(Data items)

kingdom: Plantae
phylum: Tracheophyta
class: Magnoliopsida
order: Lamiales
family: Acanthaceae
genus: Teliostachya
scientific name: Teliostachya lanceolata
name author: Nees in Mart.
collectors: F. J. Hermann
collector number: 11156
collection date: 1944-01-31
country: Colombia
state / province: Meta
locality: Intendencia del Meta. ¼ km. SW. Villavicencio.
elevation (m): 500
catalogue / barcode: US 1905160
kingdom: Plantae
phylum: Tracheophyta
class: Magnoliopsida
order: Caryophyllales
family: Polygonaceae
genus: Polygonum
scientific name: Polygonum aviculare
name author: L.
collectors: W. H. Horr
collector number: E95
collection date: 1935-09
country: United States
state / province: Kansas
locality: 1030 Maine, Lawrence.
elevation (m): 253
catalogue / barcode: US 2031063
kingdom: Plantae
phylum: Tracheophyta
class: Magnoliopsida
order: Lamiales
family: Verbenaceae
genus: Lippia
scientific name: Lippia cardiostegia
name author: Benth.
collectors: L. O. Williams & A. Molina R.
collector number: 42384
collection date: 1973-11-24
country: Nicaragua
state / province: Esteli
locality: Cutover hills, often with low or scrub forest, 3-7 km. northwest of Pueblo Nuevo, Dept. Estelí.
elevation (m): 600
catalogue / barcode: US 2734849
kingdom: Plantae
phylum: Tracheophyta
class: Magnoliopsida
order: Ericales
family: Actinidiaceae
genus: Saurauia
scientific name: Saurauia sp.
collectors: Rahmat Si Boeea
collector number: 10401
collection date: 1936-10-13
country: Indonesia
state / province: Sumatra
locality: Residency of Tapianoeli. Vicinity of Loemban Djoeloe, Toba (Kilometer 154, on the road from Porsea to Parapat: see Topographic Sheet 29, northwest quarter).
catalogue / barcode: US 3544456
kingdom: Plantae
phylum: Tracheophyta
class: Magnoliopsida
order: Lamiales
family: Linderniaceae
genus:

**Your task**.
Return each line of the listing above that contains the word "name", matching uppercase and lowercase exactly.

**Solution for this problem**.
scientific name: Teliostachya lanceolata
name author: Nees in Mart.
scientific name: Polygonum aviculare
name author: L.
scientific name: Lippia cardiostegia
name author: Benth.
scientific name: Saurauia sp.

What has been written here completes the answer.